TDN’s own reporting on African travel agencies found the same pattern from the seller’s side of the desk. Each carrier’s differing NDC maturity, aggregator partnerships, surcharge structures and servicing standards leaves agents managing what is effectively a separate relationship per airline, with none of the promised simplification. The surcharges tied to legacy GDS bookings are already live. The content divergence between GDS and NDC channels is already happening. For an under-resourced agency, the industry’s rollout of “live” NDC channels can function less like modernisation and more like a slow-motion reduction of the content they are able to sell competitively.
From proving the concept to making it normal
There is a more optimistic reading available, and it is worth stating plainly rather than dismissing. Industry observers going into 2026 describe the shift as one from proving the concept to making it normal, with pilots turning into production-grade rollouts and API performance finally becoming boring rather than newsworthy.
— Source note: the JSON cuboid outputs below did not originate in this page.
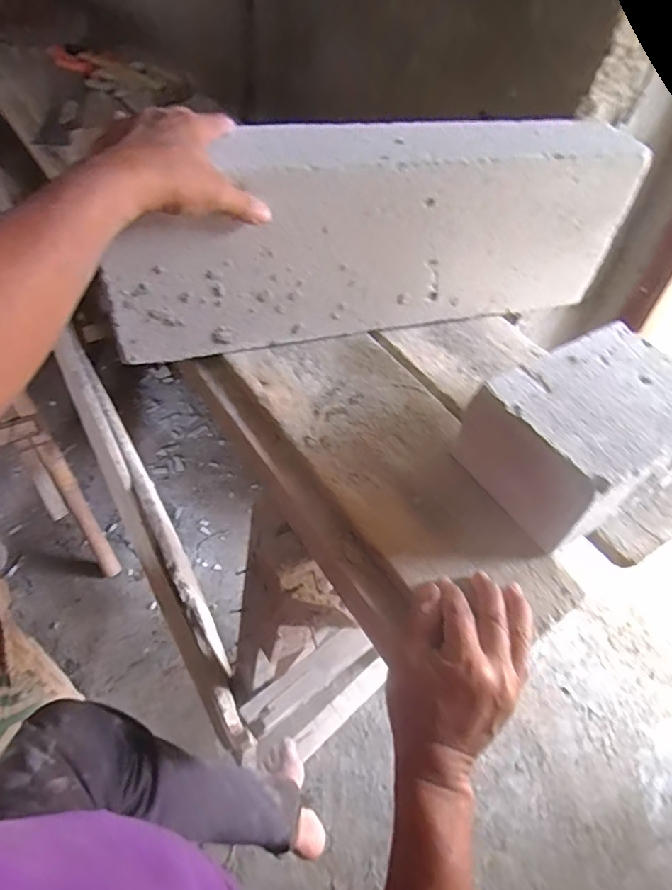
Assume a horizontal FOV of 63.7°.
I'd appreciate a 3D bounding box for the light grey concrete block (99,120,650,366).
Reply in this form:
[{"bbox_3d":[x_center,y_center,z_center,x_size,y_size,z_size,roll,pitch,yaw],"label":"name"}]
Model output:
[{"bbox_3d":[0.046,-0.223,0.577,0.553,0.202,0.087,-14,52,-12],"label":"light grey concrete block"}]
That is a real and welcome maturation. Singapore Airlines is regularly cited as the reference case for how to do this properly. Rather than treating NDC as a single “we are live” moment followed by silence, the carrier treated it as an organisational transformation rather than a technology deployment, backing that up with parallel systems during the transition and continuous investment in trade education.
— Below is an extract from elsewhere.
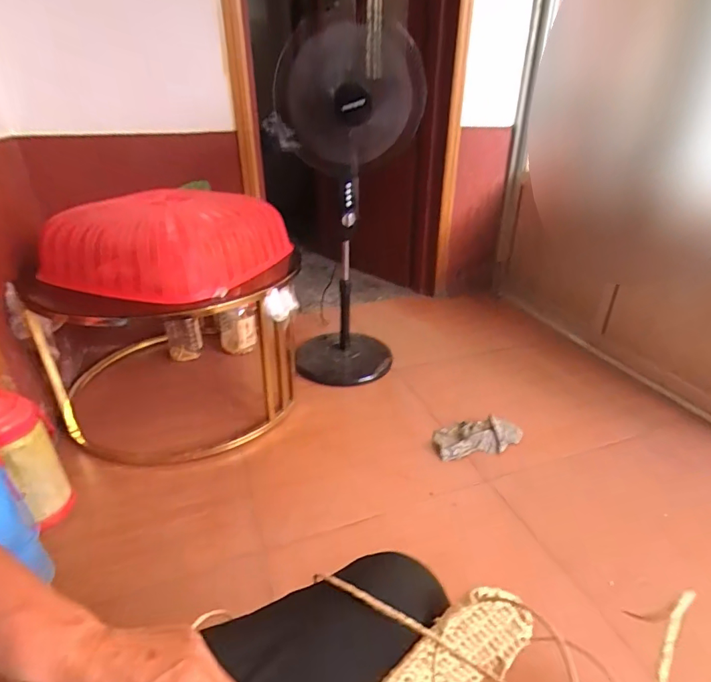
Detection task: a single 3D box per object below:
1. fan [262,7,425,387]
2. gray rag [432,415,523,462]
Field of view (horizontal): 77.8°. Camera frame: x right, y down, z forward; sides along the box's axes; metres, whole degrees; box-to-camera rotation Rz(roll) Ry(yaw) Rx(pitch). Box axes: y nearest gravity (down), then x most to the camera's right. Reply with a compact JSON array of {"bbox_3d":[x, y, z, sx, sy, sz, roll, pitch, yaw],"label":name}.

The distinction TDN wants to draw is not that NDC is failing. It is that “live,” “working,” and “profitable” are three different claims, and the industry’s press release culture has spent a decade collapsing them into one.
A certification is not a volume.
A volume is not a servicing capability.
A servicing capability in one market does not guarantee the same outcome in another.
And none of the three guarantees the fourth thing that ultimately matters: a better financial outcome than the model it replaced. What holds at a flagship carrier’s home market does not hold at a smaller carrier with a fraction of the technical budget, or at an agency where the GDS relationship still pays the bills. Every one of those gaps is where an NDC programme can be genuinely live and genuinely not working, at the same time, for years.
The carriers and technology partners who will look credible in five years are unlikely to be the ones with the loudest “NDC is live” announcements. They will be the ones who can say, with evidence, what share of bookings actually moved, what happened when a traveller needed a refund six weeks later, and whether the agent who sold the ticket could handle that without calling a help desk that did not know the answer either.
TDN will continue tracking NDC production milestones across its core African and Middle Eastern markets, distinguishing certification announcements from verified adoption data where the two diverge.